This week we have a bonus foraging post! Ladies and gentlemen, may I present: pawpaws. The pawpaw (Asimina triloba) is almost as mythical a foraging find as morels and ramps. The difference? I actually found pawpaw fruit!
The fruit is extremely soft when ripe, the yellowish green skin easily torn, and it often looks unsightly with discolored or black spots. Which means you’ll never find pawpaws in grocery stores! The pawpaw is indigenous to the Appalachians. Luckily I live just on the outskirts of the mountains so of course I had to try finding some for myself!
The pawpaw is a short understory tree. (Or an overgrown shrub.) The trick was first recognizing the huge leaves in the local woods; then spying the fruit high up in the branches. There are some guidelines to tracking pawpaws here. They don’t always produce fruit consistently, depending on the conditions from year to year. They are pollinated by flies instead of bees, so apparently roadkill or scat helps produce more fruit. The larger ones seem to produce the most fruit, which unfortunately means they are out of reach. Once I finally confirmed the trees with fruit, I began stalking a few local groves.

Fast forward several months to early September. I didn’t mean to come home with an armload of the fruit. I just wanted to check if any nuts had fallen from the possible butternut tree. But the road was muddy where we wanted to pull over, so we drove about a mile or so past the tree. And since we were going to be near the pawpaw groves anyway, we decided to check how close the fruit was to being ripe.
I figured we were still a few weeks early because any fruit we could reach to check was rock hard. Thankfully, my husband remembered something I’d just told him from my recent reading of Eating Appalachia. You know the fruit is fully ripe when it falls to the ground. So while I was looking up (in disappointment), he looked down. Sure enough, green ripe fruit lay scatted among the leaves and weeds. So it didn’t matter after all that the fruit grew out of reach. Except may be it getting more bruised on its way to the ground. Critters and ants had beaten us to a few, but we still gathered a lot.
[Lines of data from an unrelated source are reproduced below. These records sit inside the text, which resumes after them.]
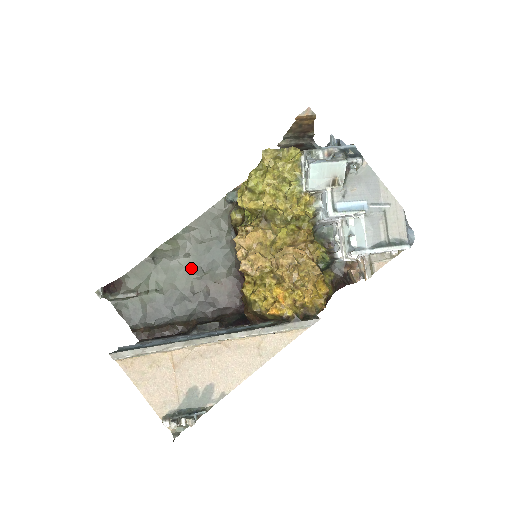
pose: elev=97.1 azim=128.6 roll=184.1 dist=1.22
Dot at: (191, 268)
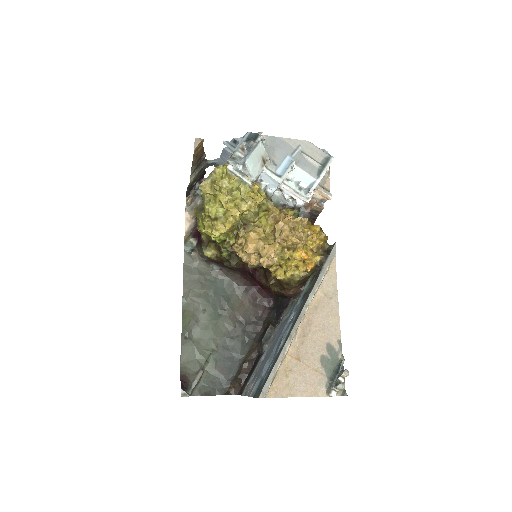
Dot at: (214, 317)
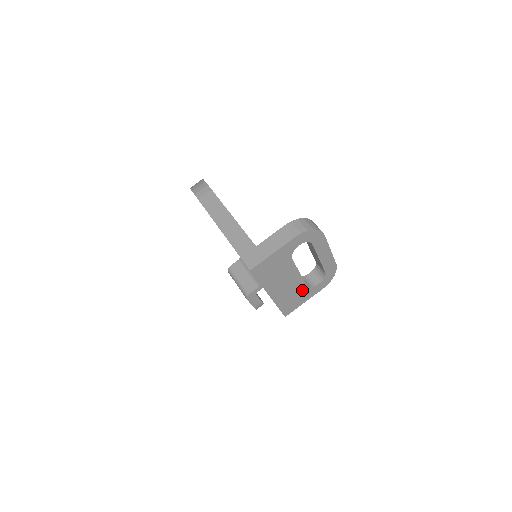
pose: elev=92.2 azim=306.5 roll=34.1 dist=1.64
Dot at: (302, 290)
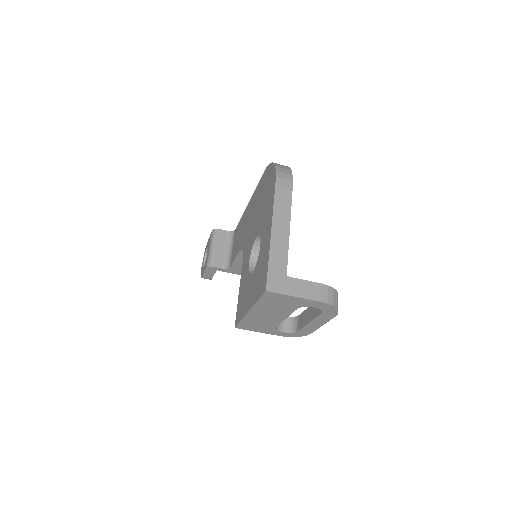
Dot at: (270, 326)
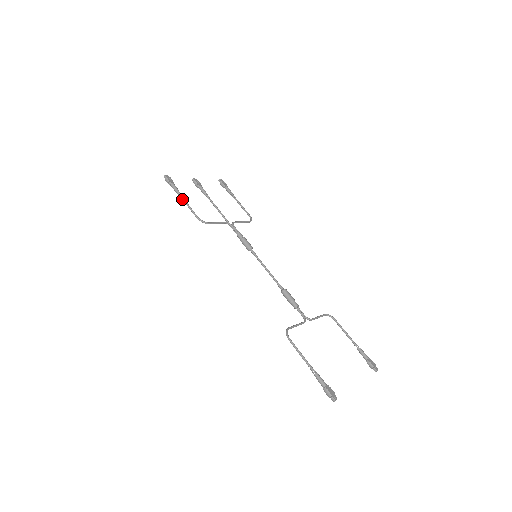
Interestingly enough, when we checked other trees, there were no fruit found on the ground at all. Not sure if they had already been eaten by forest creatures, found by other foragers, or just hadn’t ripened enough to fall yet. We also collected the end of a branch loaded with fruit that seemed almost ripe. Still to be determined whether they only will ripen on the plant (like strawberries) or off the plant (like tomatoes).
The seeds are huge compared to the overall fruit size, and present a challenge to effectively eating the fruit or extracting its pulp. The easiest method is to slice open the fruit and eat the yellow pulp with a spoon, discarding the seeds as you encounter them like watermelon seeds. (Except don’t try to swallow these, please!) Each fruit tastes different, and no two people will interpret the flavor the same way. The one consistent impression is “tropical”. You can variously experience banana, vanilla, mango, or pear. Or a mix of multiple flavors. The flavor is overwhelmingly sweet; I couldn’t eat very much since I eat very little sugar in my diet. Sometimes there is a bitter aftertaste, which may increase as the flesh oxidizes. I haven’t worked with it enough to confirm if that is the case. The texture is like custard, or pudding.
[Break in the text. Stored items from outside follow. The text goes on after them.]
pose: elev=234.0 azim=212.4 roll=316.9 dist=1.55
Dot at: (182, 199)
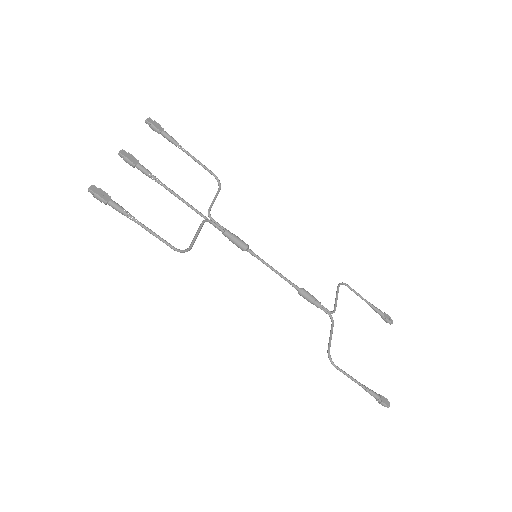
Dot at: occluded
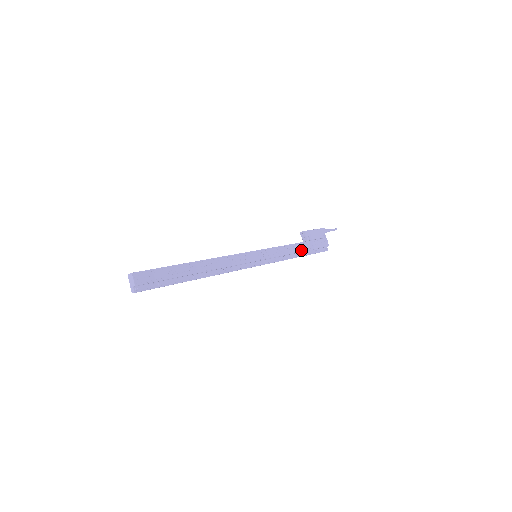
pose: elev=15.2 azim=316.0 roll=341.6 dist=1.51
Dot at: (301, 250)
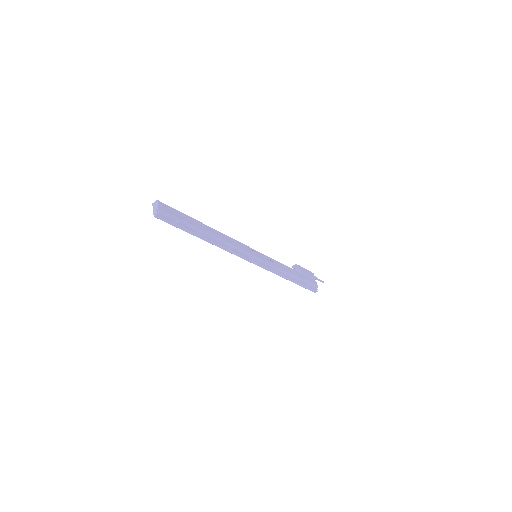
Dot at: (294, 274)
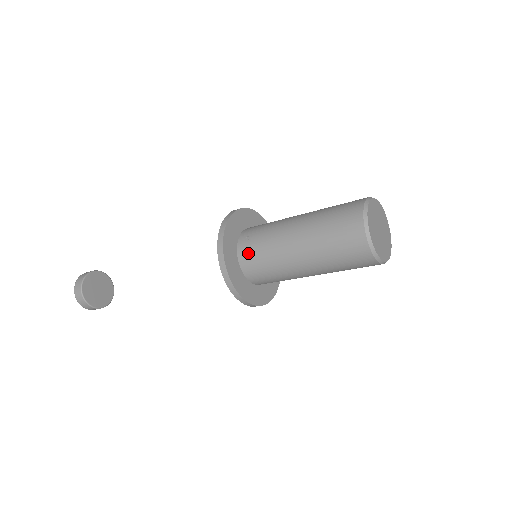
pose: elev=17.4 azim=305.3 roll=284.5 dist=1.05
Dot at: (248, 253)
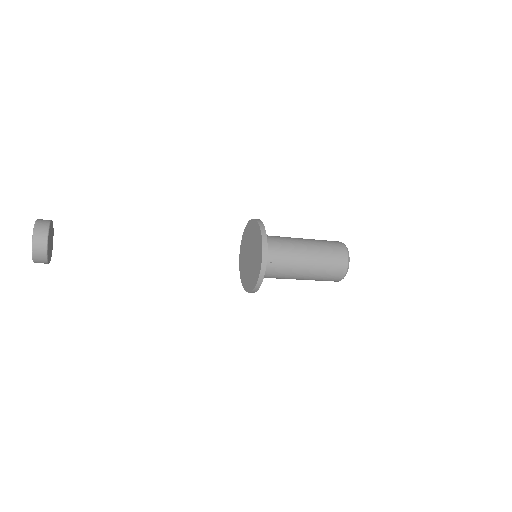
Dot at: (268, 272)
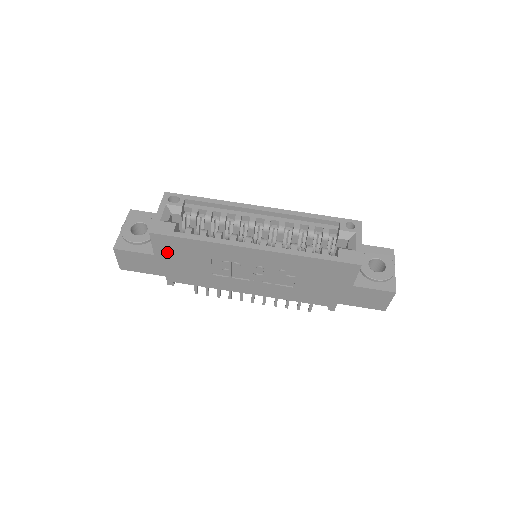
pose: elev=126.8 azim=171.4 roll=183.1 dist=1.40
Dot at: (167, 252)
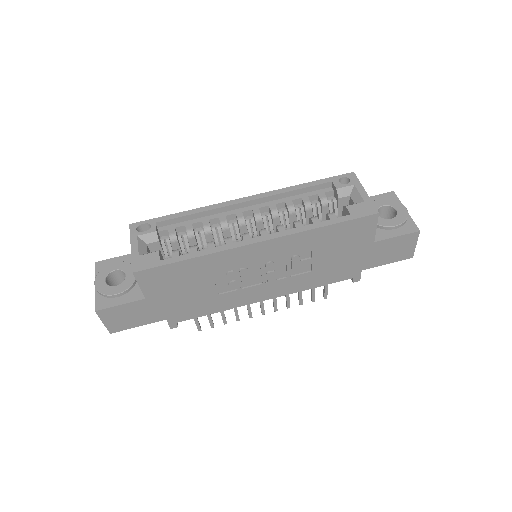
Dot at: (160, 288)
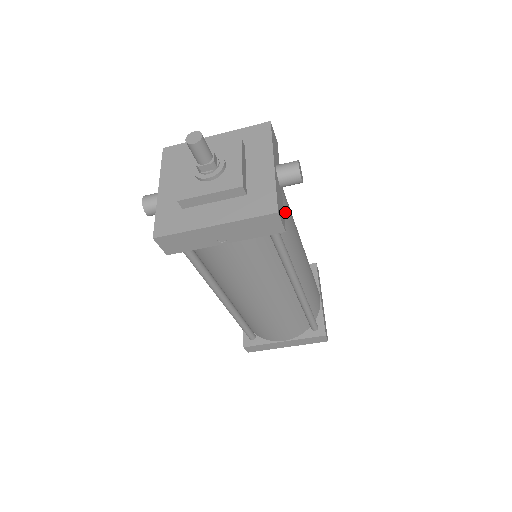
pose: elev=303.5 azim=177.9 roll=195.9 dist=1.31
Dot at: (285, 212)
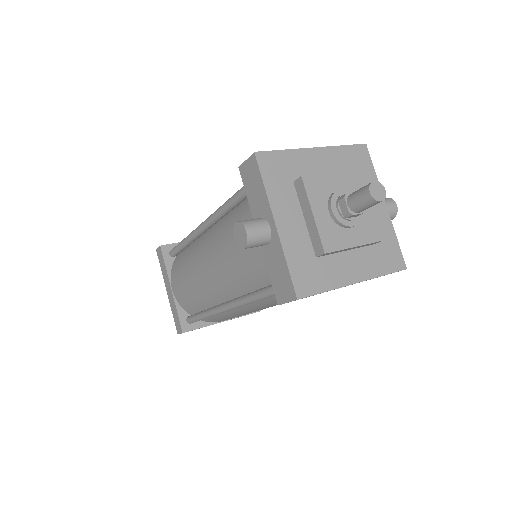
Dot at: occluded
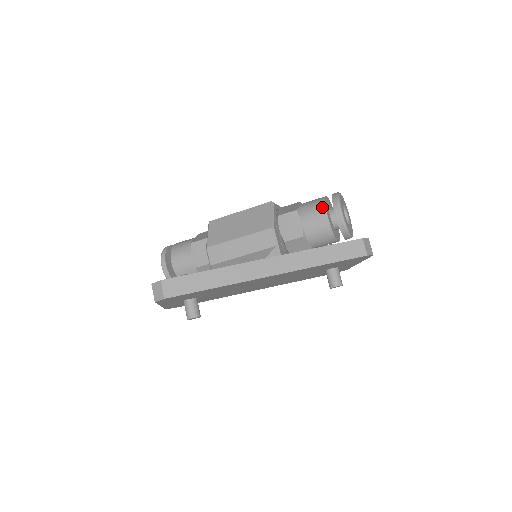
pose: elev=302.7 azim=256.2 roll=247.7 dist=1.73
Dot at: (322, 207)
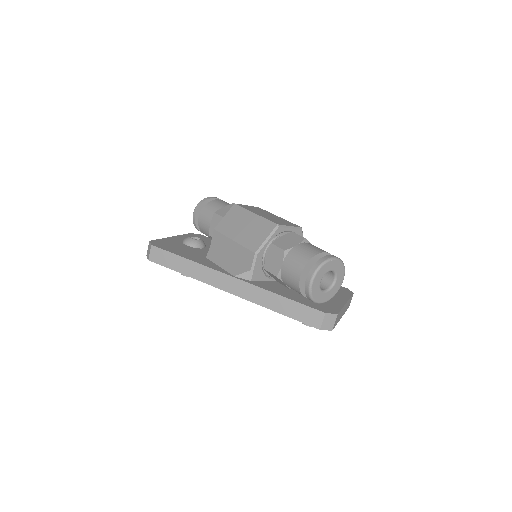
Dot at: (302, 264)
After eating a few, we processed the pulp from the rest. We tried to use a food mill, but the size of the seeds prevented the mill from turning at all. So we separated seeds and skin by hand, then ran the resulting pulp through the food mill for a more consistent texture. We ended up with about two cops. I added a tablespoon of lemon juice to help preserve the color. I used part of it to make the Eating Appalachia recipe Pawpaw simple syrup – yes, for cocktails. Don’t judge!

The Pawpaw Whiskey Sour recipe was waaaaay too sweet for me; instead of 2 parts pawpaw syrup to 1.5 parts whiskey, our ratio ended up closer to 1 part pawpaw to 2 parts whiskey. We froze the rest of the pulp for future use… maybe for ice cream! The possibilities are endless.
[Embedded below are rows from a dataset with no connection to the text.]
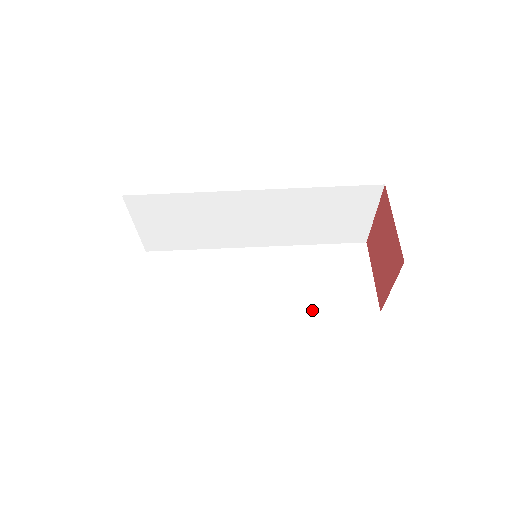
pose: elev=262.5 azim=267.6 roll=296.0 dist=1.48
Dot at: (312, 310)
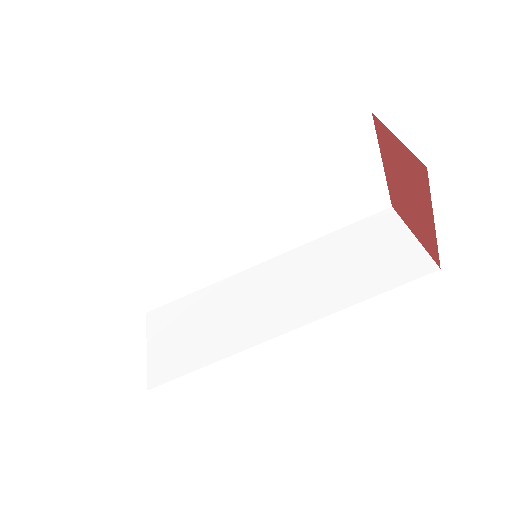
Dot at: (352, 300)
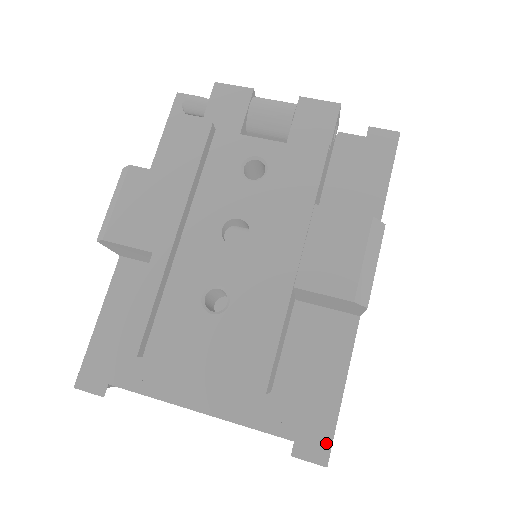
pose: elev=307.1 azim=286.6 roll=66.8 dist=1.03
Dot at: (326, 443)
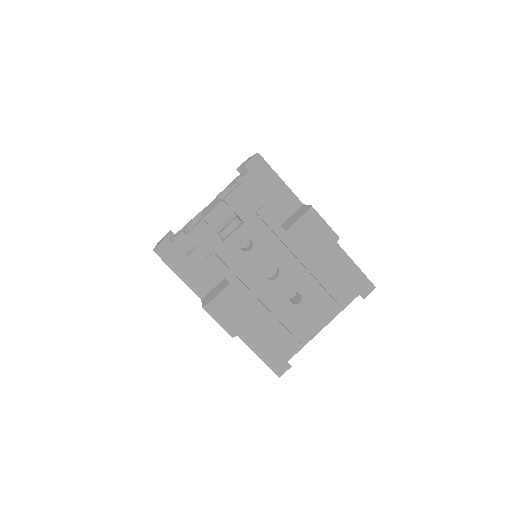
Dot at: (368, 282)
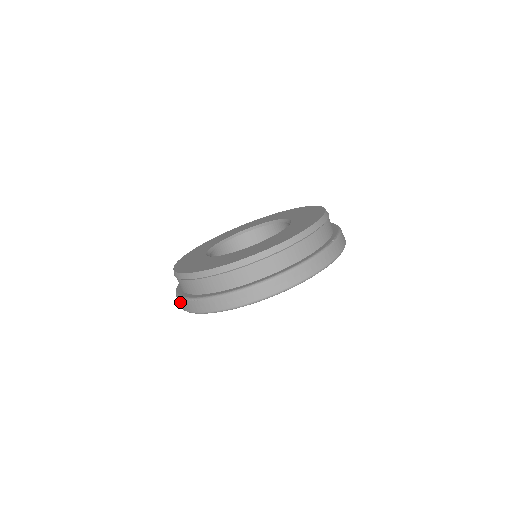
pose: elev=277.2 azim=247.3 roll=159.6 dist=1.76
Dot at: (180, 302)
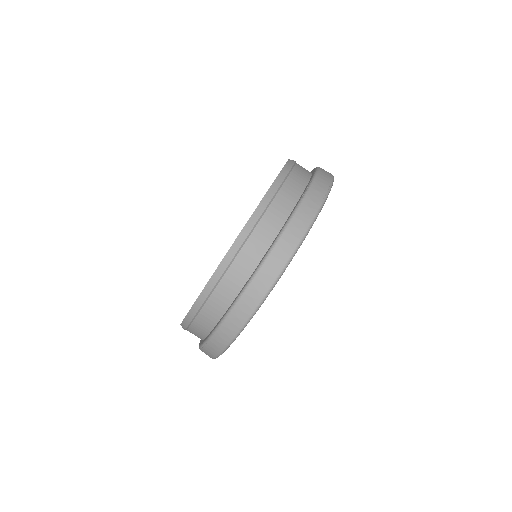
Dot at: occluded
If you cannot forage pawpaws locally, you can actually order frozen pulp online, for example from Integration Acres.
Obligatory warning: some people feel sick, even to the point of nausea, after eating pawpaw. Always sample new foods in small amounts first to ensure they agree with you before eating larger amounts. Additional foraging safety tips are here.
Cool!
Maybe I dreamt it but I thought the Eating Appalachia book said Kroger sells frozen pawpaw pulp. So I went shopping for it at one of the chain’s larger locations and did not see it in the case. The woman at customer service said, what are pawpaws, and when I explained she looked at me as if to say, you are in the wrong place, baby.